### ФРАГМЕНТ ТЕКСТА
А у нас? Оно наше - и этого довольно. Наше высшее общество занято преимущественно произведениями, авторы которых обозначены тремя звездочками, и, конечно, пища, доставляемая французскими романами, для него гораздо приятнее и удобоваримее. Когда вкус у него станет развитее, а желудок покрепче, когда оно вместе с тем выучится по- немецки, то, разумеется, пойдет и дальше «Агатона». Я говорю именно об этом произведении и лучше скажу здесь, чем не скажу вовсе, насколько высоко я его ставлю, потому что, к крайнему моему сожалению, замечаю, какое глубокое молчание хранят по поводу его наши критики или каким холодным и равнодушным тоном они о нем говорят.

Это первый и единственный роман для мыслящего человека с классическим вкусом. Но роман ли это? Мы даем ему это название только, может быть, для того, чтобы он привлек больше читателей. А на тех немногих, которых он тем самым может потерять, не стоит обращать внимания.

ИЗ СТАТЬИ LXX

1 января 1768 года

Если бы в этом сравнении не слишком резко выступал сатирический оттенок, то его можно было бы считать за лучшую защиту трагикомической или комикотрагической драмы (в иных заглавиях я встречал слова «смешанное представление»), за самое удачное изложение мысли Лопе де Вега. Но в то же время оно могло бы служить и опровержением ее, ибо показывает, что примером природы, которым оправдывается соединение торжественно-серьезного тона с шутливо-забавным, оправдывается и всякое драматическое уродство, в котором нет ни плана, ни связи, ни здравого смысла.

Следовательно, или подражание природе не должно быть принципом искусства, или, если ему следуют, искусство перестает быть искусством или по крайней мере становится искусством не более высоким, чем то, которое на гипсе изображает разноцветные жилки мрамора. Какое бы направление ни приняли последние, самая странная из них не может быть настолько странной, чтобы не казаться естественной. Естественным не будет казаться только то расположение этих жилок, в котором слишком много симметрии, слишком много размеренности и правильности в соотношениях, слишком много всего того, что во всяком другом искусстве составляет его сущность. Самое искусное будет в этом случае самым плохим, а самое беспорядочное - наилучшим.

Будь наш автор критиком, он говорил бы совершенно иначе. То, что он здесь так остроумно защищает, он, без сомнения, стал бы порицать как порождение варварского вкуса, по крайней мере стал бы рассматривать как первые попытки оживить среди народов малопросвещенных такое искусство, на форму которого всего сильнее повлияло сочетание определенных внешних причин или же случайностей, а ум и размышление оказали наименьшее влияние или вовсе никакого. Едва ли он сказал бы тогда, что первые творцы смешанного представления (раз этот термин есть, почему мне не употребить его?) «желают настолько же верно подражать природе, насколько греки стремились украшать ее».

Слова верно и украшать в применении к подражанию и к природе как предмету этого подражания могут вызвать многие недоразумения. Есть такие люди, которые и слышать не хотят о том, что можно-де зайти слишком далеко в точном подражании природе; даже то, говорят они, что там, в природе, не нравится, нравится в точном подражании благодаря именно подражанию. Есть, с другой стороны, такие, которые считают мысль об украшении природы нелепостью: природа, которая хочет быть красивее самой себя, не будет уже природою. И те и другие объявляют себя поклонниками природы только такой, как она есть. Первые находят, что из нее ничего не следует устранять, вторые - что не следует ничего вносить в нее. Первым, конечно, должно бы было нравиться готическое смешанное представление, а последним трудно было бы наслаждаться образцовыми произведениями древних.

### ДАННЫЕ
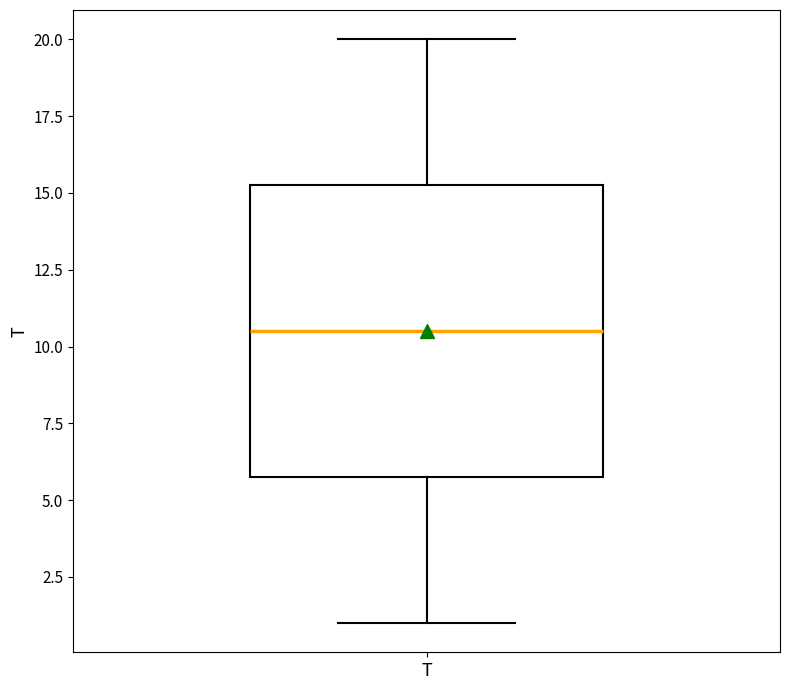

Transcribe this box plot: give where the median line is, the range the box spans, and where the two whiskers end, as read against the y-axis. The values are not printed on the chart, so give them approximately, as read against the axis.

median 10.5, box 6.0 to 15.5, whiskers 1.0 to 20.0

### ЗАДАНИЯ
1. Перепишите часть фрагмента текста, которая открывается словами «Это первый и» и завершается словами «ни здравого смысла.», заменив в ней «сатирический оттенок» на «насмешливый оттенок».
2. Согласуются ли с фрагментом текста следующие утверждения? Для каждого ответьте «да» или «нет» и приведите точную цитату, которая это решает.
(a) Автор с сожалением отмечает, что критики молчат об «Агатоне» или говорят о нем холодно.
(b) Высшее общество занято преимущественно немецкими романами.
(c) Естественным не будет казаться расположение жилок, в котором слишком много симметрии.
Строки никак не связаны с фрагментом текста.

### ОТВЕТЫ К УПРАЖНЕНИЮ
1.
Это первый и единственный роман для мыслящего человека с классическим вкусом. Но роман ли это? Мы даем ему это название только, может быть, для того, чтобы он привлек больше читателей. А на тех немногих, которых он тем самым может потерять, не стоит обращать внимания.

ИЗ СТАТЬИ LXX

1 января 1768 года

Если бы в этом сравнении не слишком резко выступал насмешливый оттенок, то его можно было бы считать за лучшую защиту трагикомической или комикотрагической драмы (в иных заглавиях я встречал слова «смешанное представление»), за самое удачное изложение мысли Лопе де Вега. Но в то же время оно могло бы служить и опровержением ее, ибо показывает, что примером природы, которым оправдывается соединение торжественно-серьезного тона с шутливо-забавным, оправдывается и всякое драматическое уродство, в котором нет ни плана, ни связи, ни здравого смысла.

2.
(a) Да: «к крайнему моему сожалению, замечаю, какое глубокое молчание хранят по поводу его наши критики или каким холодным и равнодушным тоном они о нем говорят».
(b) Нет: «Наше высшее общество занято преимущественно произведениями, авторы которых обозначены тремя звездочками, и, конечно, пища, доставляемая французскими романами, для него гораздо приятнее и удобоваримее».
(c) Да: «Естественным не будет казаться только то расположение этих жилок, в котором слишком много симметрии».